SOURCE TEXT START

Re: [Rd] Efficiency of factor objects

2011-11-07 Thread Stavros Macrakis
Matthew,

Yes, the case I am thinking of is a 1-column key; sorry for the
overgeneralization.  I haven't thought much about the multi-column key case.

-s

On Mon, Nov 7, 2011 at 12:48, Matthew Dowle  wrote:

> Stavros Macrakis  alum.mit.edu> writes:
> >
> > data.table certainly has some useful mechanisms, and I've been
> > experimenting with it as an implementation mechanism, though it's not a
> > drop-in substitute for factors.  Also, though it is efficient for set
> > operations between small sets and large sets, it is not very efficient
> for
> > operations between two large sets
>
> As a general statement that could do with some clarification ;) data.table
> likes keys consisting of multiple ordered columns, e.g. (id,date). It is (I
> believe) efficient for joining two large 2+ column keyed data sets because
> the
> upper bound of each row's one-sided binary search is localised in that
> case (by
> group of the previous key column).
>
> As I understand it, Stavros has a different type of 'two large datasets' :
> English language website data. Each set is one large vector of uniformly
> distributed unique strings. That appears to be quite a different problem to
> multiple columns of many times duplicated data.

SOURCE TEXT END
SOURCE DATA START

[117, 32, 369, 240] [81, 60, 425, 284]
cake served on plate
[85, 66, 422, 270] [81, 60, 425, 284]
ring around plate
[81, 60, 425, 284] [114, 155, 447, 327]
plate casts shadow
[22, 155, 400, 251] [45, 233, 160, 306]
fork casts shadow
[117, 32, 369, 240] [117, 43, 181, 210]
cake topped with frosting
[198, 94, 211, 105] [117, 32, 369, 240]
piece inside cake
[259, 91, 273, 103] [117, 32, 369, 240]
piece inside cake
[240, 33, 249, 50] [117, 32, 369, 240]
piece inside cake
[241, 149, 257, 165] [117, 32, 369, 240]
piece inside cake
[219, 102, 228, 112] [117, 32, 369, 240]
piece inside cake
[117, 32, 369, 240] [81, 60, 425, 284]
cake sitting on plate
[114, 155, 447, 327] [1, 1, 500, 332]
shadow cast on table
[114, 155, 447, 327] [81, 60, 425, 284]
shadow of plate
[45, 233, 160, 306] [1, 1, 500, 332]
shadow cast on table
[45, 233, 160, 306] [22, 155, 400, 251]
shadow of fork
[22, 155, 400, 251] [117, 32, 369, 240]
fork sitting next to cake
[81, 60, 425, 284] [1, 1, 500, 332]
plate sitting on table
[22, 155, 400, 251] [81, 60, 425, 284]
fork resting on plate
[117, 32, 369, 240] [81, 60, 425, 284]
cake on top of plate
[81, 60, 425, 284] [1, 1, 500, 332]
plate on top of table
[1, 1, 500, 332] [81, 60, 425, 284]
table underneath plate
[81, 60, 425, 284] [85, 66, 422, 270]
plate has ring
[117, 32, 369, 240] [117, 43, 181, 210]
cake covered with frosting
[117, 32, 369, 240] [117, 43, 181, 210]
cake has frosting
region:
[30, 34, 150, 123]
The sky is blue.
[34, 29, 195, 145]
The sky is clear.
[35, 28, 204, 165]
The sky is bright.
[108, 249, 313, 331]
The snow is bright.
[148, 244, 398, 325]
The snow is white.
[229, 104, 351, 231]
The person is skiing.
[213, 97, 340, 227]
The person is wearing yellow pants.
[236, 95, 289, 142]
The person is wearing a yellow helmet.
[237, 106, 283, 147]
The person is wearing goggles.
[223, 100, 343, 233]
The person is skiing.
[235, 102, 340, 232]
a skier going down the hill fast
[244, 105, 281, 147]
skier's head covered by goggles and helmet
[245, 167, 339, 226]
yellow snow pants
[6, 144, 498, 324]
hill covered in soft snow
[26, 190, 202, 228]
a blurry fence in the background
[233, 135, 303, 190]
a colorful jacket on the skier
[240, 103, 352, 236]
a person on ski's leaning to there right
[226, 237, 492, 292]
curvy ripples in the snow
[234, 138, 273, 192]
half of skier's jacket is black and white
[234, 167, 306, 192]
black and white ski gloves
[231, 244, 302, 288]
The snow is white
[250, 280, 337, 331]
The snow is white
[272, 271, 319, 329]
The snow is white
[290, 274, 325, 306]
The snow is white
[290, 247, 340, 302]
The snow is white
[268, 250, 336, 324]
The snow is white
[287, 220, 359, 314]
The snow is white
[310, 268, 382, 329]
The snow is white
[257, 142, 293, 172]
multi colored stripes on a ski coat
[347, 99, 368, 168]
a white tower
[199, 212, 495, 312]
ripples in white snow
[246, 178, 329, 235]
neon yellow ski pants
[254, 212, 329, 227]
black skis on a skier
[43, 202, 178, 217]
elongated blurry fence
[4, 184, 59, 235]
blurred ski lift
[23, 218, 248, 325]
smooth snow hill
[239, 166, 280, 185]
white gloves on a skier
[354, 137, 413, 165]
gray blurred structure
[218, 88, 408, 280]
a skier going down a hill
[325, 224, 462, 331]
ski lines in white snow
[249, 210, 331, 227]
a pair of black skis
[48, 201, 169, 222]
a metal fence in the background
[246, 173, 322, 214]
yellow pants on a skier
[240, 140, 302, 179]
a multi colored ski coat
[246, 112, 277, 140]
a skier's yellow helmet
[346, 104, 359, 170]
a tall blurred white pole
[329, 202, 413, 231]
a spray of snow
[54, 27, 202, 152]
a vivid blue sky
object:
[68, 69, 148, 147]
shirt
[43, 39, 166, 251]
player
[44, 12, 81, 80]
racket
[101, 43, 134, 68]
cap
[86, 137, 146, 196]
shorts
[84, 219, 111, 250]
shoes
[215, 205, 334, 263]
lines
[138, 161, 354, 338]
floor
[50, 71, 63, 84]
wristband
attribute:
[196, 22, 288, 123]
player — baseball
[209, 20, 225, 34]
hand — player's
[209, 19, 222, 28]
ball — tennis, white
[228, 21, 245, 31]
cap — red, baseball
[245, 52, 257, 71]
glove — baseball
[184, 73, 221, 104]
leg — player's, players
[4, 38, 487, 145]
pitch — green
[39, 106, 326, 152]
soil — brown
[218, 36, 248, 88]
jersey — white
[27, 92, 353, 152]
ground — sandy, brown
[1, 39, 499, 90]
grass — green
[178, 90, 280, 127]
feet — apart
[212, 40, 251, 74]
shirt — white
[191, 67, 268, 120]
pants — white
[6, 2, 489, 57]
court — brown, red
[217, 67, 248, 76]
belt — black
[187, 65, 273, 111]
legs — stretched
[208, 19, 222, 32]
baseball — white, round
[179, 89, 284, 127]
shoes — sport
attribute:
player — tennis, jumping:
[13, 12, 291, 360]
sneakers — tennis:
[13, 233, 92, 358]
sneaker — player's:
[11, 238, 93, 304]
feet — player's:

SOURCE DATA END

- _EXERCISE REQUIREMENTS_
A - Using the thread on factor objects, decide whether each statement agrees with it. Answer yes or no and quote the words that decide it. (i) Stavros says the case he has in mind is a one-column key. (ii) Matthew understands Stavros's data sets to be English language website data. (iii) Stavros says he has thought a lot about the multi-column key case.
B - Go on with the thread on factor objects, picking up after its last sentence.

- _EXERCISE ANSWERS_
A -
(i) Yes: "Yes, the case I am thinking of is a 1-column key"
(ii) Yes: "English language website data."
(iii) No: "I haven't thought much about the multi-column key case."

B -
>
> Matthew
>
> > Thanks everyone, and if you do come across a relevant CRAN package, I'd
> be
> > very interested in hearing about it.
> >
> >   -s
> >
>
> __
> R-devel@r-project.org mailing list
> https://stat.ethz.ch/mailman/listinfo/r-devel
>

[[alternative HTML version deleted]]

__
R-devel@r-project.org mailing list
https://stat.ethz.ch/mailman/listinfo/r-devel


Re: [Rd] Efficiency of factor objects

2011-11-07 Thread Milan Bouchet-Valat
Le dimanche 06 novembre 2011 à 19:00 -0500, Stavros Macrakis a écrit :
> Milan, Jeff, Patrick,
> 
> 
> Thank you for your comments and suggestions.
> 
> 
> Milan,
> 
> 
> This is far from a "completely theoretical problem".  I am performing
> text analytics on a corpus of about 2m documents.  There are tens of
> thousands of distinct words (lemmata).  It seems to me that the
> natural representation of words is as an "enumeration type" -- in R
> terms, a "factor".
Interesting. What does your data look like? I've used the tm package,
and for me there are only two representations of text corpora: a list of
texts, which are basically a character string with attributes; a
document-term matrix, with documents as rows, terms as columns, and
counts at their intersection.


So I wonder how you're using factors. Do you have a factor containing
words for each text?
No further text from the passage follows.